Jetzt habe er mal nach seinem Geld geschaut und nichts sei da. Der Chef habe telefonisch erklärt, er werde auch nichts bekommen. „Kann das sein?“ wurden wir gefragt.

Ja, das kann sein und Busunternehmen empfehlen wir in vergleichbaren Situationen auch dringend, tatsächlich keine Entgeltfortzahlung zu leisten. Wir empfehlen aber auch, die Beschäftigten frühzeitig auf die Sach- und Rechtslage hinzuweisen, um eventuelle Konflikte klein zu halten. Was ist der Hintergrund?

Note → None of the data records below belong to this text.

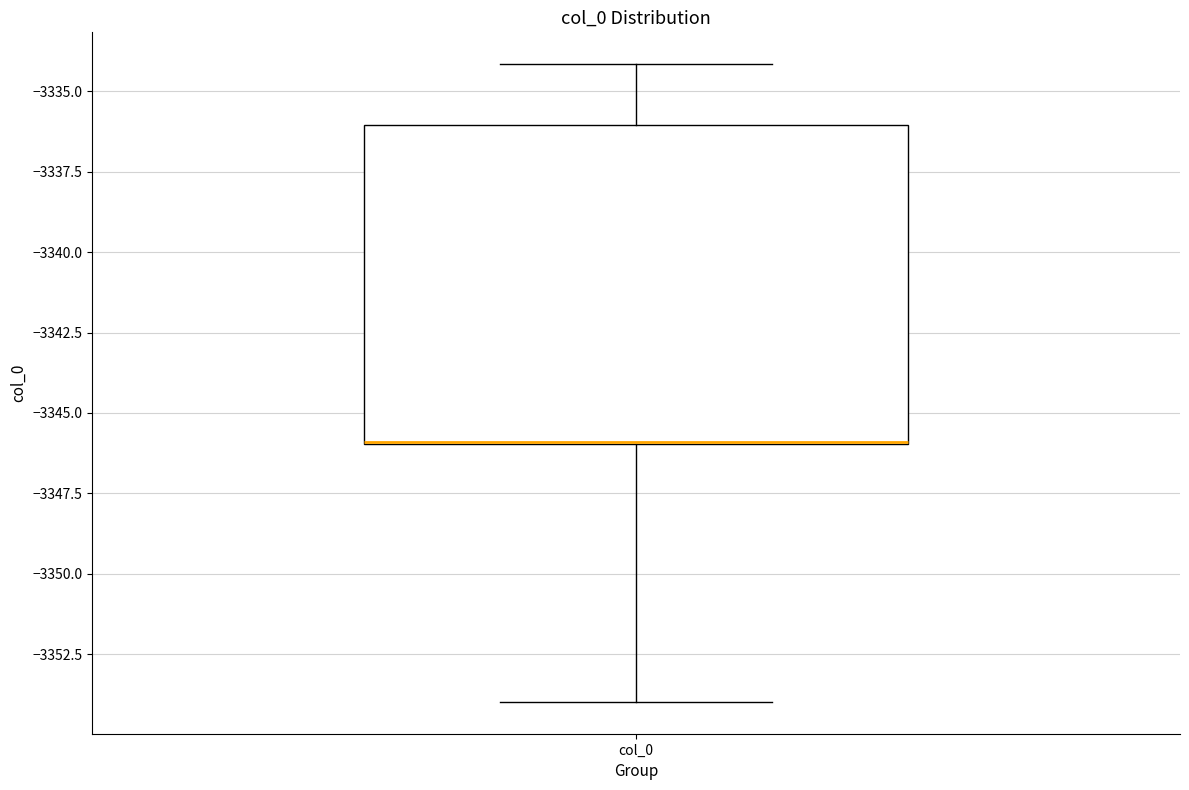

Transcribe this box plot: give where the median line is, the range the box spans, and where the two whiskers end, as read against the y-axis. The values are not printed on the chart, so give them approximately, as read against the axis.

median -3346 (drawn on the box's lower edge), box -3346 to -3336, whiskers -3354 to -3334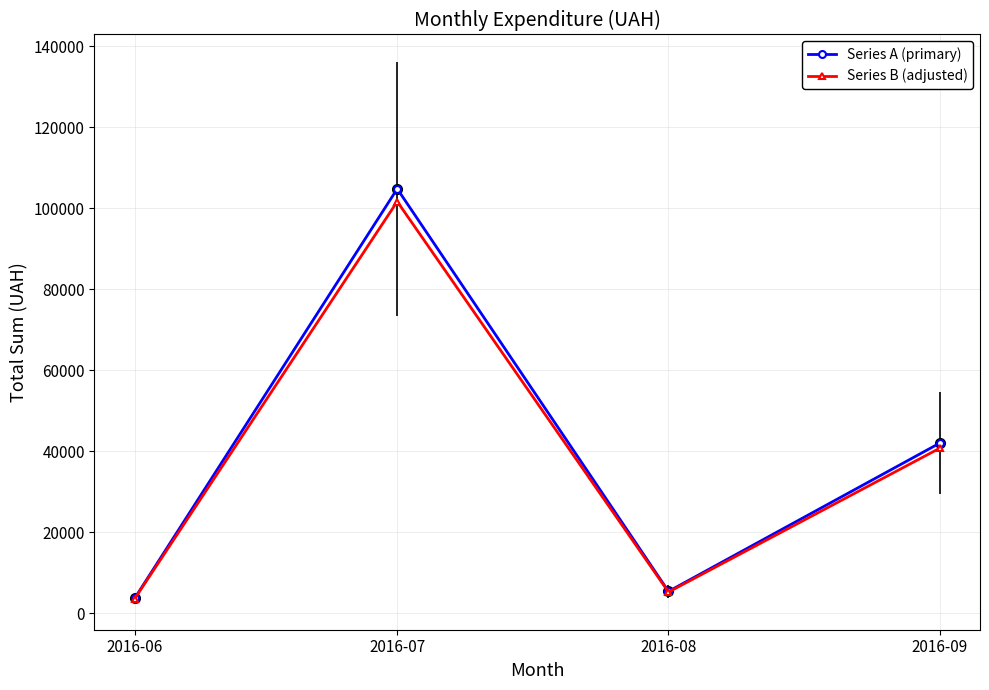

Rank the series at 2016-09 from lowest to highest value.

Series B (adjusted), Series A (primary)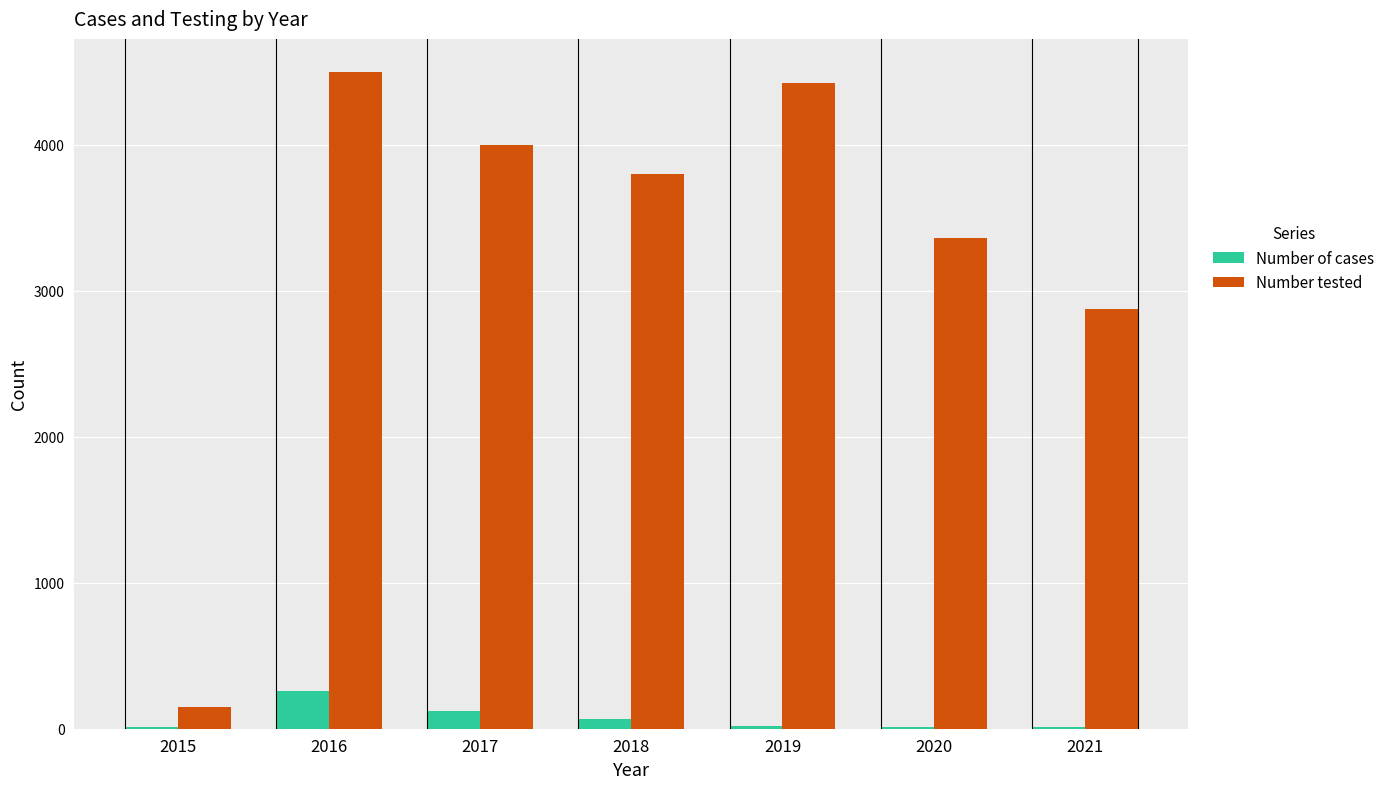

True or false: Number tested has a value of 6067 at 2019.

False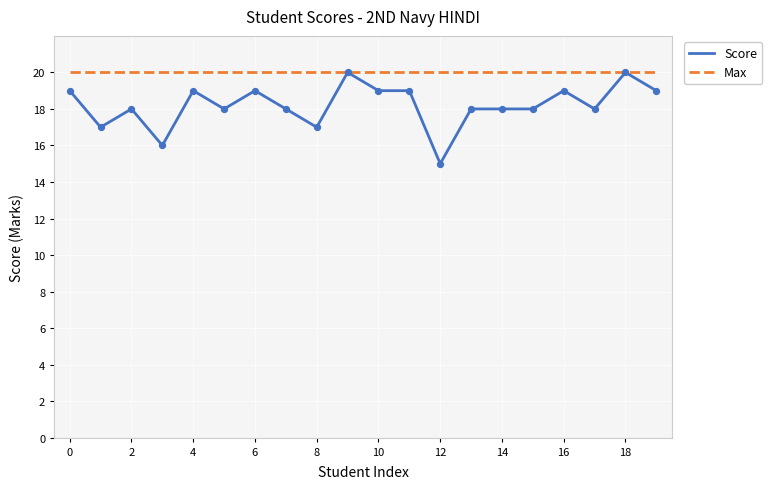

What is the maximum value for Max?

20.0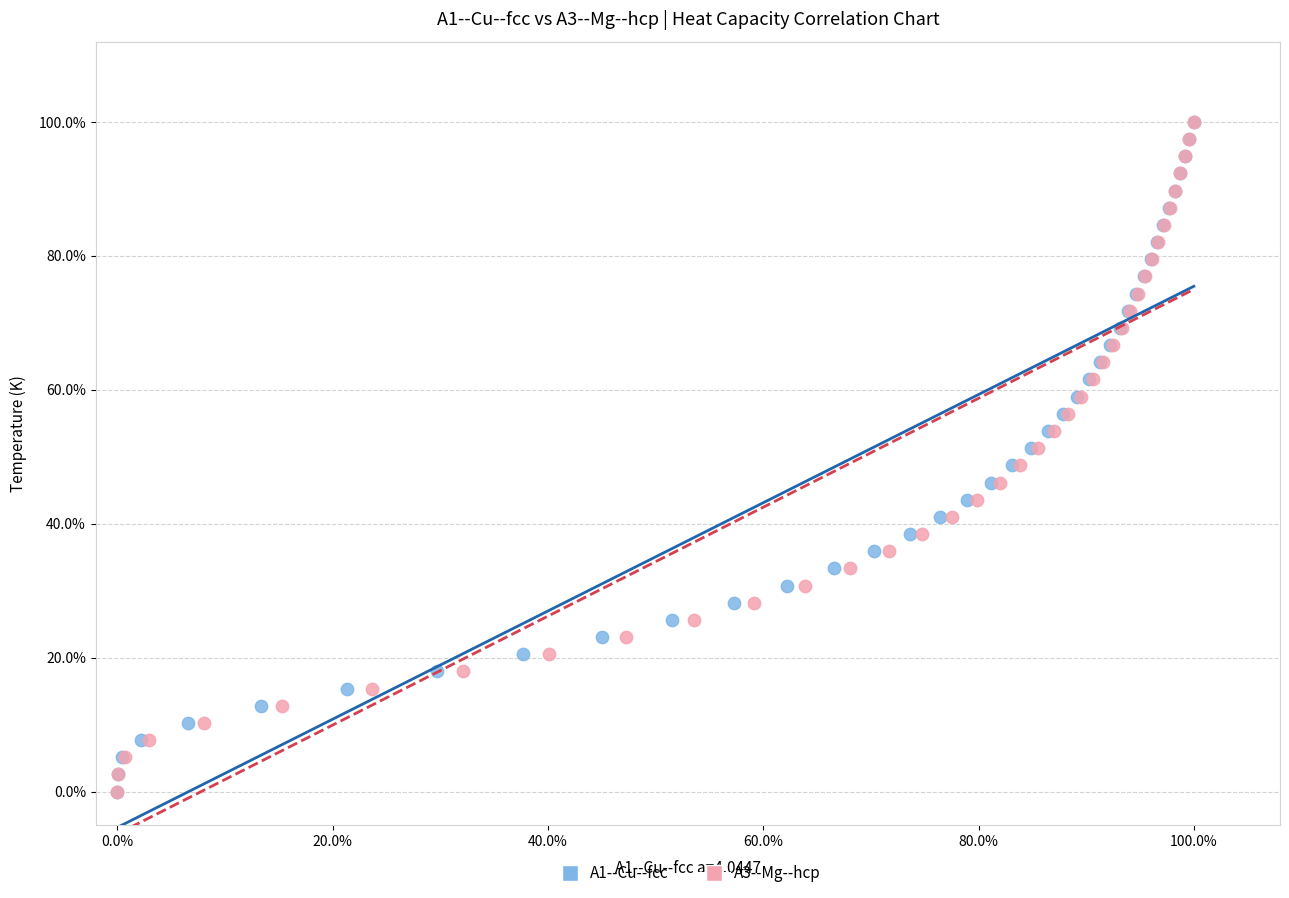

What are all the series names shown in the legend?

A1--Cu--fcc, A3--Mg--hcp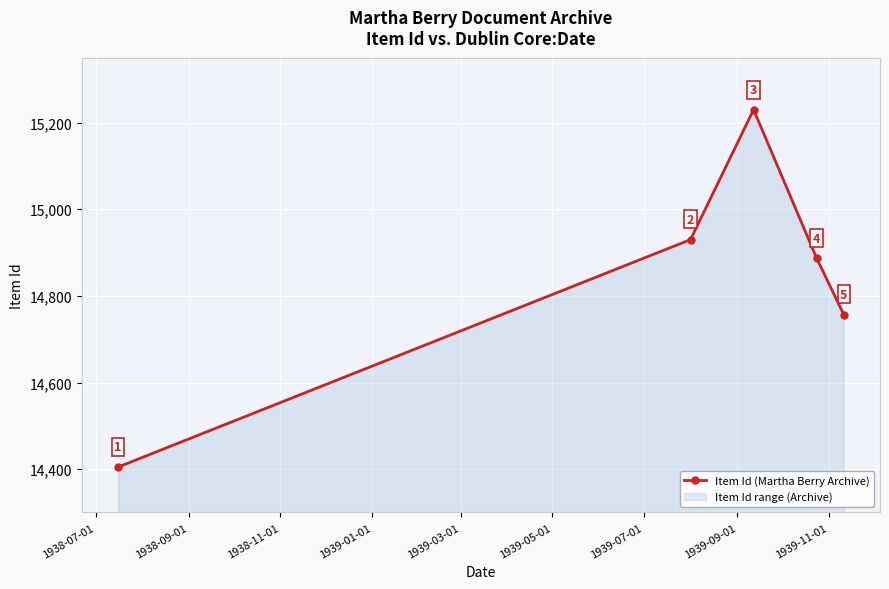

What is the value of the 2nd point from the left?

14930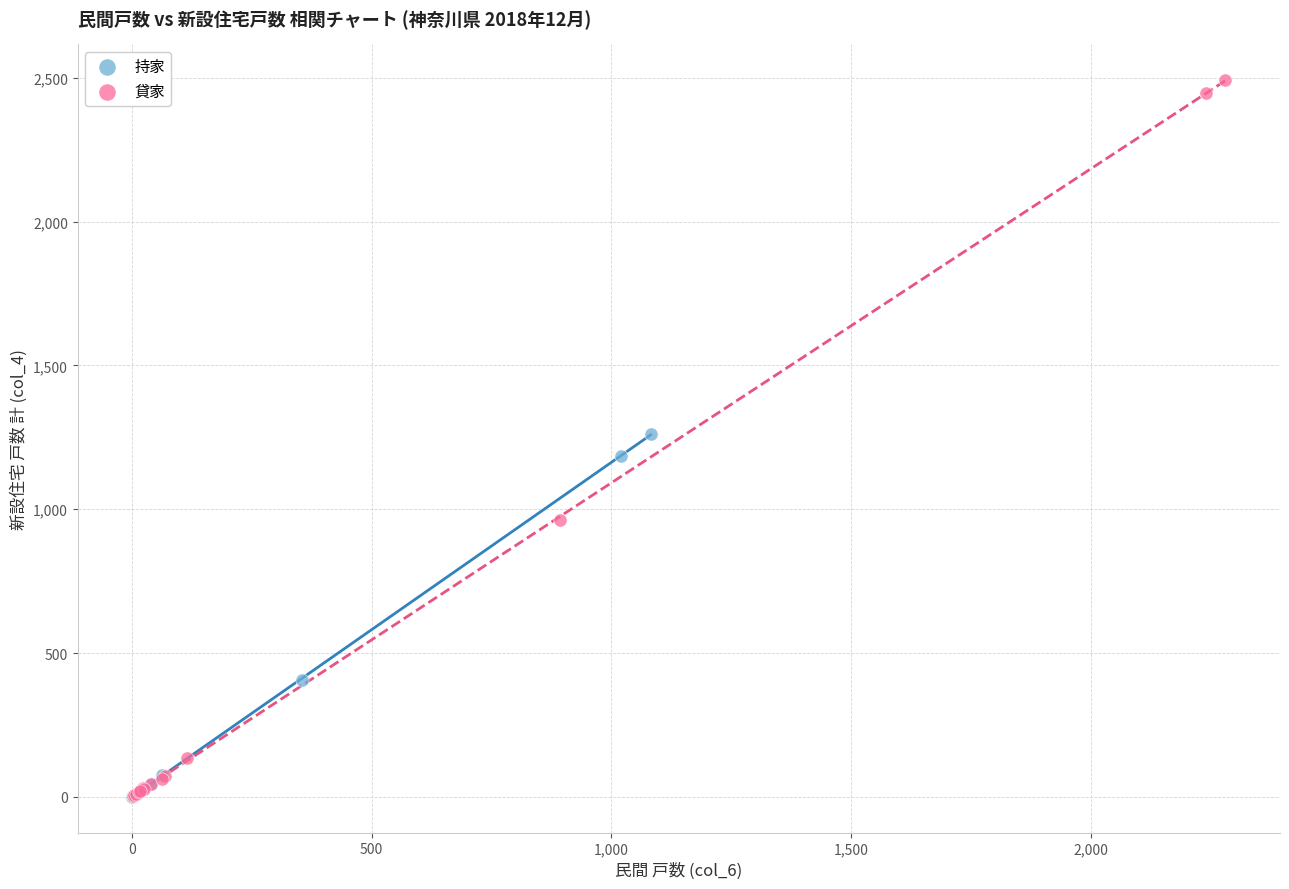

Which series has the largest Y range (max minus min)?

貸家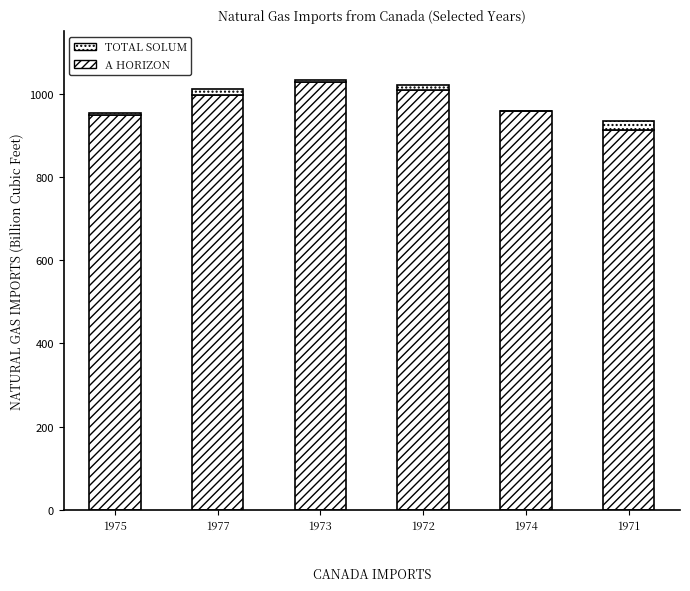

Rank the series by their maximum value, from lowest to highest.

TOTAL SOLUM, A HORIZON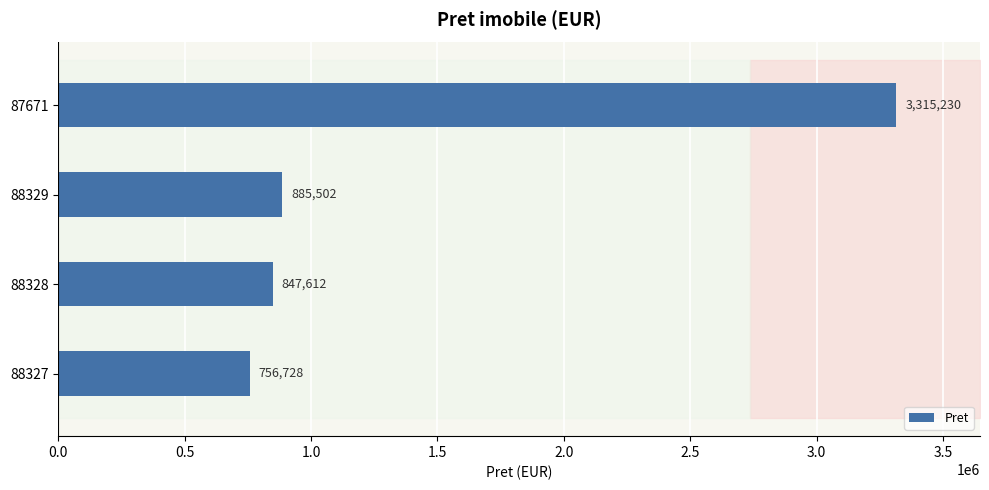

Rank the categories by value from lowest to highest.

88327, 88328, 88329, 87671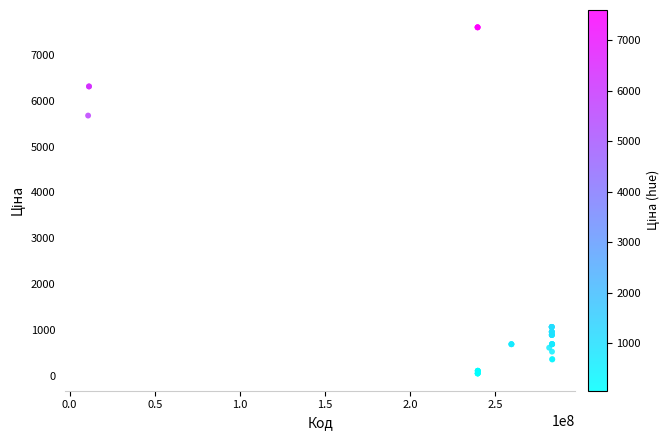

What Y value in the scatter plot is closest to 3826?

5673.8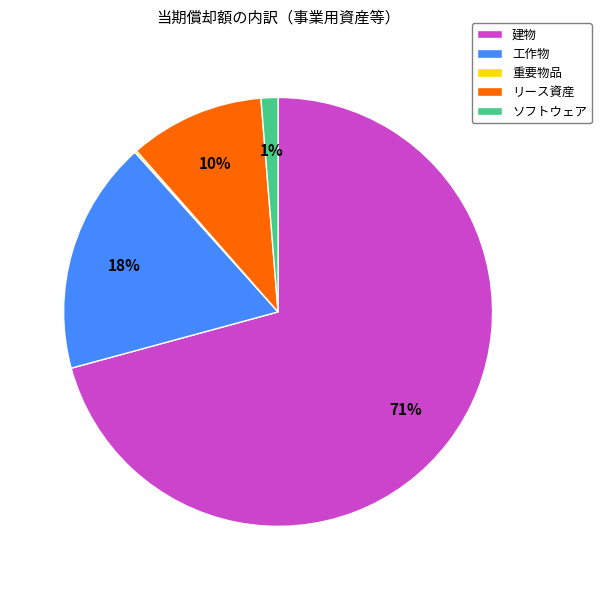

Does any single category account for the majority?

Yes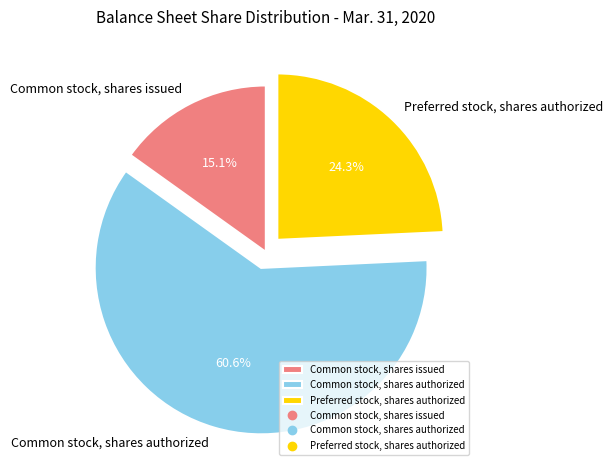

The Common stock, shares authorized slice represents 55% of the pie. True or false?

False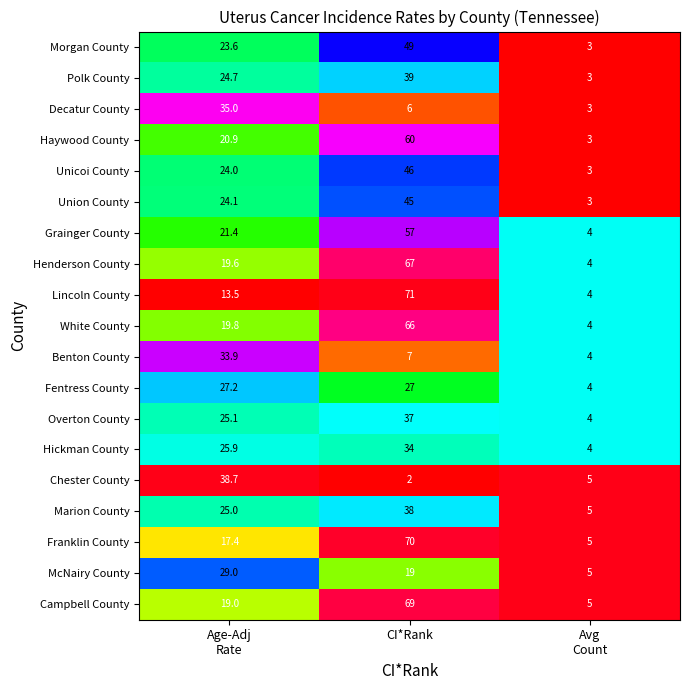

Which series has the largest total across all categories?

Campbell County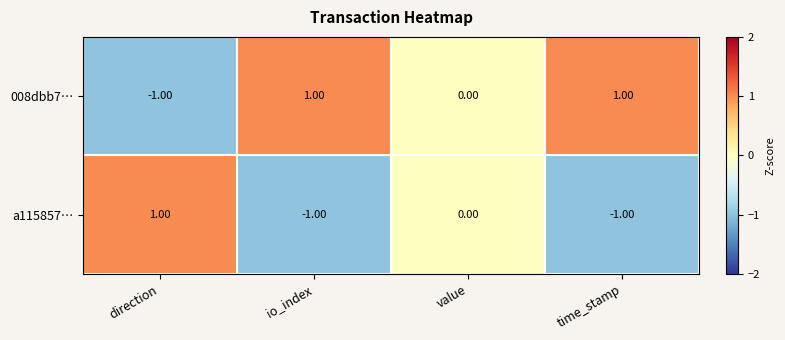

How many distinct data groups are displayed?

2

Sind Arbeitnehmer (m/w/d) unverschuldet arbeitsunfähig, haben sie grundsätzlich für die Dauer von sechs Wochen Anspruch auf Entgeltfortzahlung. Das Ganze ist im Entgeltfortzahlungsgesetz (EFZG) geregelt. Bei der Berechnung der Entgeltfortzahlung gilt das so genannte modifizierte Lohnausfallprinzip. Etwas vereinfacht ausgedrückt besagt das im Wesentlichen, dass Arbeitnehmer das erhalten, was sie ohne Erkrankung erhalten hätten.


Das klingt im ersten Moment gut und ist auch richtig gut, jedoch hat das Prinzip auch eine Kehrseite. Arbeitnehmer erhalten nämlich keine Entgeltfortzahlung, wenn sie ohne Erkrankung auch keinen Anspruch auf Arbeitsvergütung hätten. Kranke Arbeitnehmer sollen nicht besser stehen als gesunde Arbeitnehmer. Der Entgeltfortzahlungsanspruch setzt also einen Leistungswillen voraus, ohne Erkrankung eigentlich arbeiten zu wollen. Der junge Mann, der in unserer Kanzlei erschien, hatte jedoch überhaupt nicht vor, zu arbeiten.


Der zu fordernde Leistungswille erstreckt sich nämlich nicht nur auf die tatsächliche Arbeitsleistung, sondern auch auf die Bereitschaft, die Arbeitsleistung nach Maßgabe der gesetzlichen Vorgaben erbringen zu wollen. Wir hatten vor längerer Zeit an der Stelle einmal über einen Fahrer berichtet, der sich weigerte, sein Hörgerät beim Fahren zu tragen. Was wollen Sie mit so einem Fahrer? Im vorliegenden Fall gilt nichts anderes. Ein Fahrer, der sich weigert, gesetzliche oder arbeitgeberseitig angeordnete Arbeitsschutzmaßnahmen zu befolgen, besitzt nicht den erforderlichen Leistungswillen, was beispielsweise das Landesarbeitsgericht Rheinland-Pfalz weit vor Corona bereits bestätigte.